Ülkemizin güney doğuşu adeta yerle bir oldu. Deprem uzmanlarının kimine göre 1939 yılında Erzincan’da meydana gelen depremden sonra meydana gelen en büyük deprem, kimi uzmanlara göre ise etkilediği bölge, fay hatlarının kırılış biçimi, art arda deprem büyüklükleri bakımından dünyada eşi benzeri görülmemiş bir afet. Kahramanmaraş’ımız, Gaziantep’imiz, Adıyaman’ımız, Malatya’mız, Hatay’ımız, Diyarbakır’ımız, Şanlıurfa’mız enkaz altında.

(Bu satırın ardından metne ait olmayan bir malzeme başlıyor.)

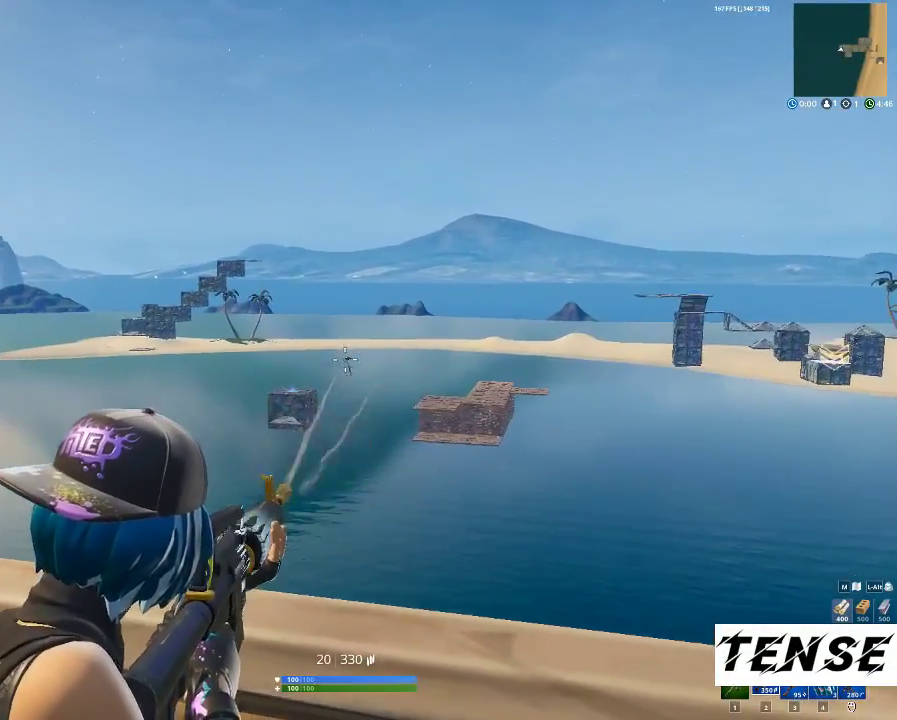
{"keys": [], "mouse": ["left", "right"], "events": []}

Ülkece tarihimizin en zorlu en acı günlerini geçiriyoruz. 


    Şehrimiz yakın bölgede meydana gelen depremi şiddetli şekilde hissetti. Gece saatlerinde meydana gelen depremden hemen sonra caddeler insan ve araçlarla doldu. Yüksek binalarda kalmak istemeyen insanlar, bağ evlerine, köy evlerine gitmek için ya da geceyi araçlarında geçirmek için yollara düştüler. Haliyle son yıllarda birçok olayda olduğu gibi benzin istasyonlarında uzun kuyruklar oluştu. 

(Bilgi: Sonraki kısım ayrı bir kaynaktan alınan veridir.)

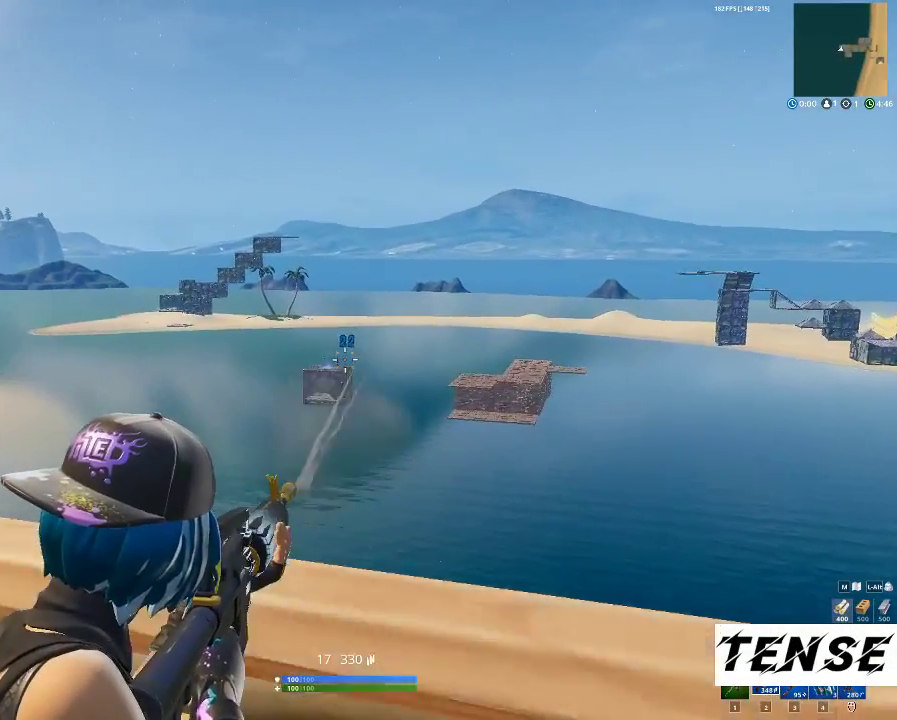
{"keys": [], "mouse": ["right"], "events": [[67, "mouse_left", "up"]]}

    Şehrimiz adeta hayalet şehir gibi. 15-20 katlı binalar bomboş. Sanayide birçok işyeri kapalı, esnafın çoğu özellikle ikinci gün meydana gelen gündüz depreminden sonra dükkanını açmıyor. Herkes kendince güvenli gördüğü bir ikamet bulup beklemeye başladı. Bu olaylar gösteriyor ki depreme hazır değiliz. Nereler toplanma alanı, insanlar hangi durumda ne yapmalı, nereye gitmeli, hangi esnaf işyerini hangi amaçla kullanmalı bilmiyoruz. Bunları deprem olduktan sonra duyurmanın anlamı yok. Önceden planlanmasının yapılması, eğitim ve duyurularının yapılması gereken işler. Nasıl ki hastane kapanmıyorsa eczane de kapatmayacak, fırın da kapatmayacak. Şehrimizde hasarlı binalar var kimse ne yapacağını bilmiyor. Geçici olarak tahliye edilmiş durumdalar.

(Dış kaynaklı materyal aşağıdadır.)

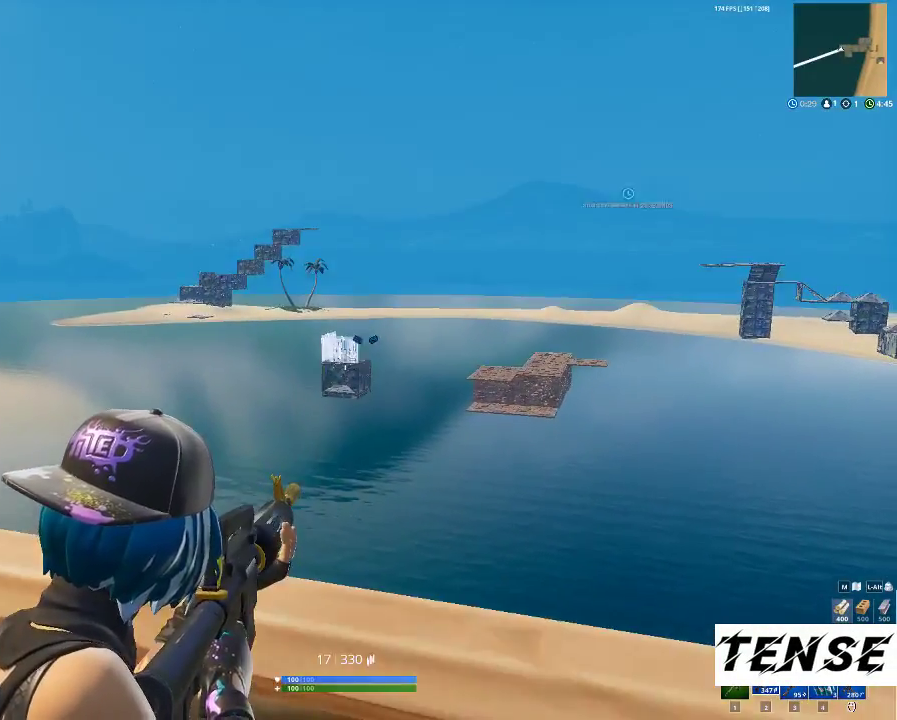
{"keys": ["r", "s"], "mouse": [], "events": [[300, "mouse_right", "up"], [300, "r", "down"], [300, "s", "down"]]}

    Ülkemiz adeta seferberlik halinde, bölgede olağanüstü hâl ilan edildi. Arama kurtarma çalışmaları devam ederken, depremden sağ kurtulan insanlarımız için yardım kampanyaları son sürat devam ediyor. Bu soğuk havada depremzedeler üşümesin diye tüm ülke; çadır, kıyafet, soba, battaniye, gıda malzemesi göndermek için yarışa girdi. Gün bir olma, birlik olma günüdür, olması gereken de budur. Bir olup, beraber olup yaralarımızı birlikte saracağız. Bu enkazlar elbet kalkacak, fakat bu afetin psikolojik, sosyolojik ve ekonomik sarsıntılarını atmamız çok uzun sürecek gibi. 
    Dünyanın birçok ülkesi Türkiye’ye yardım için seferber oldu. Kurtarma ekipleri gönderenler, gıda ve ihtiyaç maddeleri gönderenler hayli fazla. Böyle büyük bir afete hazır olabilecek bir ülke dünyada yok. Sosyal medyada çıkıp devleti, hükümeti eleştiri yağmuruna tutanlar, nerede bu devlet diye ortalığı ayağa kaldırmaya çalışanlar, zaten gergin olan psikolojisi bozuk olan insanları galeyana getirmeye çalışan sistemli bir güruh var. Amaçları belli; devleti, milleti bölmeye çalışmak, birbirine düşman gösterip siyasi veya başka türlü rant elde etmek. Bunlara fırsat vermemek lazım, zaman itidal zamanı, zaman sağduyu ve birlik olma zamanıdır. 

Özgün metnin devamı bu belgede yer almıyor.